[Set exercise 1]: Update the stretch of the HDFS article from "HDFS is a core" through "in this article.", putting "central component" in place of "core component".
[Set exercise 2]: In the HDFS article, what is named as the primary limitation of NFS?

[Source document]:

☆ ☆ ☆ ☆ ☆ ☆ ☆

HDFS is a core component of the Hadoop package. It is an open source implementation of the distributed file system on the lines of Google File System (GFS), based on a paper released by Google. It has a wide range of uses that we will look at in this article.
Before explaining the Hadoop Distributed File System (HDFS), let’s try to understand the basics of Distributed File Systems (DFS). In a DFS, one or more of the central servers stores files that can be accessed by any client in the network with proper access authorisation. You need DFS for two purposes:
1. To hold large data
2. To share and use data among all users
A NFS (Network File System) is one such ubiquitous DFS. While NFS is easy to use and configure, it has its own limitations, the primary one being a single location storage facility. Other limitations include (but are not limited to) scaling, performance and reliability issues. HDFS is the answer to all these limitations. HDFS is designed to store very large amounts of information in the range of terabytes and petabytes. It supports storing files across the nodes throughout the cluster. It offers high reliability by storing replicas of the files (divided into blocks) across the cluster. It is highly scalable and configurable. Administrators can control the block size, the replication factor and the location of the file in the cluster. HDFS is primarily designed to support ‘map reduce’ jobs in Hadoop. Users are expected to store large files and do more read operations than write operations on the file. Besides, it is assumed to perform long sequential streaming reads from the file.

☆ ☆ ☆ ☆ ☆ ☆ ☆

[Listed entries]:
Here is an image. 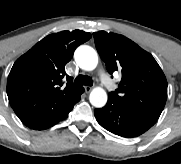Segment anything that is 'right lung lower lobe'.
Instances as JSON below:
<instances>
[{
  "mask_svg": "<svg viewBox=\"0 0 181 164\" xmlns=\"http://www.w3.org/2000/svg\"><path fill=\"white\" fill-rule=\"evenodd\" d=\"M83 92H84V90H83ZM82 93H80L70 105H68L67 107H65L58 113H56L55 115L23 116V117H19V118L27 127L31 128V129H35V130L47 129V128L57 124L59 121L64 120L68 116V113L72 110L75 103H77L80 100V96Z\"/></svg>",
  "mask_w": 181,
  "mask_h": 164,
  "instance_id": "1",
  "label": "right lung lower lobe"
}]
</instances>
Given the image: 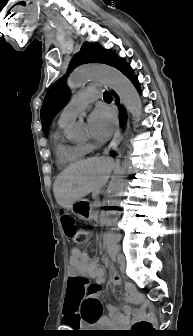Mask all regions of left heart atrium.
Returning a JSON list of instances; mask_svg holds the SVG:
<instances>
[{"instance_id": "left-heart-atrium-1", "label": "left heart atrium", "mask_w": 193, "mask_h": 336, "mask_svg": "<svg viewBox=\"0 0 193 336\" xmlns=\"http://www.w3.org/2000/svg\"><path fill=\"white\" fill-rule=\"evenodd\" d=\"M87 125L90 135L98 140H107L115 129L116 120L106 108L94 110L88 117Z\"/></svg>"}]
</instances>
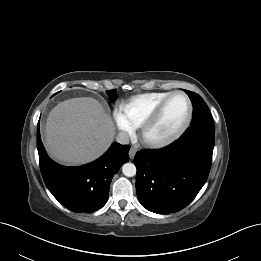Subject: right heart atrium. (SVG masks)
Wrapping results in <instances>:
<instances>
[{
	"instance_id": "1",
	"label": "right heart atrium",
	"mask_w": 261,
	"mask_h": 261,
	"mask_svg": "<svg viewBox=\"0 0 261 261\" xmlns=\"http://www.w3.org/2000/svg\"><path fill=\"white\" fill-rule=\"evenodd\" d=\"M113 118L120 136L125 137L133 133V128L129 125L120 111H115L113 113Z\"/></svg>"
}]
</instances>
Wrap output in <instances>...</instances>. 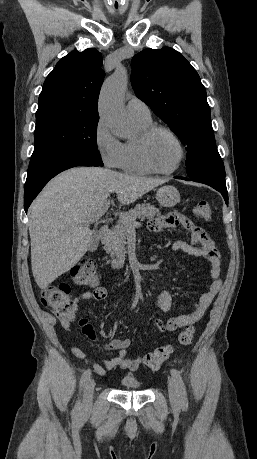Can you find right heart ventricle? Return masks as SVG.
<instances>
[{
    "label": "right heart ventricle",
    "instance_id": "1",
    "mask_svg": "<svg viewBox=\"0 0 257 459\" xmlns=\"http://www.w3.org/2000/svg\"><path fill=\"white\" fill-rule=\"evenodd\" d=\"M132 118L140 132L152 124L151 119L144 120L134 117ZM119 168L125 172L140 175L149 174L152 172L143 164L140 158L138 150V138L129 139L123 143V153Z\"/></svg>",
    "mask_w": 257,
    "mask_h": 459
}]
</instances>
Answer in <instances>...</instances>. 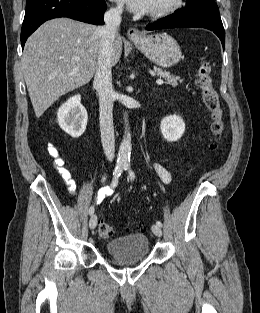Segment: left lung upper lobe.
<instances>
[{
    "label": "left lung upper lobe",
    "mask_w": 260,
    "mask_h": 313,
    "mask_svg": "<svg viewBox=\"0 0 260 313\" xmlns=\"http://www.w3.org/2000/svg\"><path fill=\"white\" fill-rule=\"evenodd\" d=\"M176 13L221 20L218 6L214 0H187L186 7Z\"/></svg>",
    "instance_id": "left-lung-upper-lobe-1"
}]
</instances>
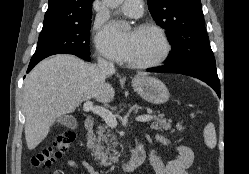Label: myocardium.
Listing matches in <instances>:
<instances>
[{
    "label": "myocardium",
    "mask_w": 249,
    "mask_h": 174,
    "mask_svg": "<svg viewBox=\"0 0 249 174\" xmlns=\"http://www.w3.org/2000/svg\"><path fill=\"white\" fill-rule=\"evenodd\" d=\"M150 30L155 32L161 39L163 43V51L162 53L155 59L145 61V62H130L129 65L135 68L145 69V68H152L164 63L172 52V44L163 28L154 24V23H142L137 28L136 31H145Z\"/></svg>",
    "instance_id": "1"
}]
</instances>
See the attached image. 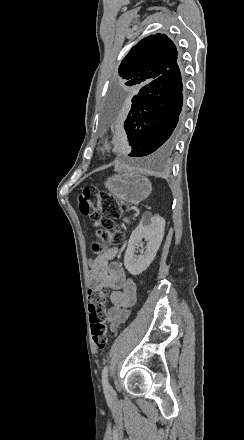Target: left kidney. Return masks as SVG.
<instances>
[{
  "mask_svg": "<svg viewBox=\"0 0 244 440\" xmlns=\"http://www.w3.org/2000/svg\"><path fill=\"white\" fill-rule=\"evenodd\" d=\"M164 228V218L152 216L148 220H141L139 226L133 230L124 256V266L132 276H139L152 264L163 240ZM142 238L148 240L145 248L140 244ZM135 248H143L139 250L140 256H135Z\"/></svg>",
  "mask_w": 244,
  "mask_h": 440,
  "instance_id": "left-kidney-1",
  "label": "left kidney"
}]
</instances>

☆ ☆ ☆ ☆ ☆ ☆ ☆

[Complete response 1]:
HDFS is a central component of the Hadoop package. It is an open source implementation of the distributed file system on the lines of Google File System (GFS), based on a paper released by Google. It has a wide range of uses that we will look at in this article.

[Complete response 2]: It is a single location storage facility.